#### PROBLEM TO SOLVE:
Whenever the word "left" turns up in a line of the data below, copy that line.

Stored entries:
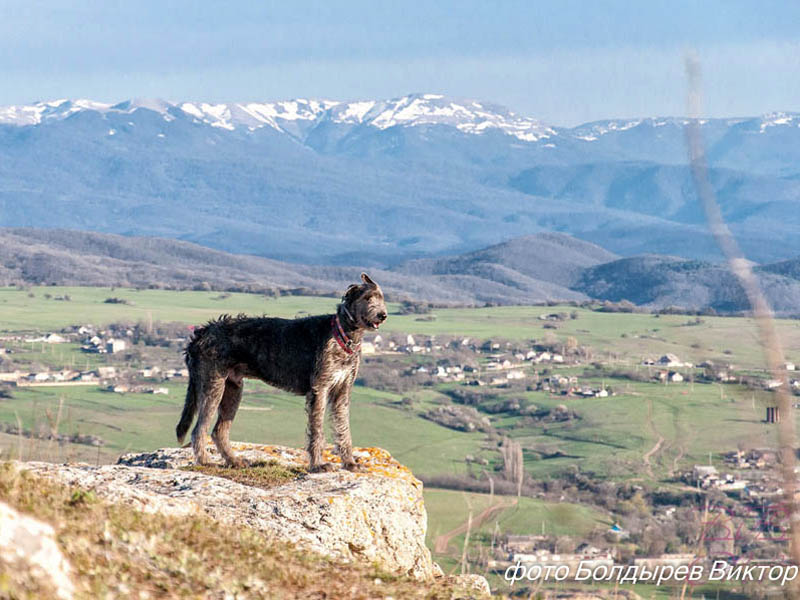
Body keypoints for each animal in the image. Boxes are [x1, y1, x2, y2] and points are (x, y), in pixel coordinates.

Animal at [176, 274, 388, 474]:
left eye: (381, 297)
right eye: (367, 298)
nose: (383, 315)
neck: (343, 334)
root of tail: (200, 334)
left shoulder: (342, 392)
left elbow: (343, 428)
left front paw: (350, 463)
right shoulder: (319, 389)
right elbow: (316, 430)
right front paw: (318, 465)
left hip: (233, 389)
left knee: (219, 431)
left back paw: (234, 461)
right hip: (212, 386)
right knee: (199, 430)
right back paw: (205, 461)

#### REPLY:
left eye: (381, 297)
left shoulder: (342, 392)
left elbow: (343, 428)
left front paw: (350, 463)
left hip: (233, 389)
left knee: (219, 431)
left back paw: (234, 461)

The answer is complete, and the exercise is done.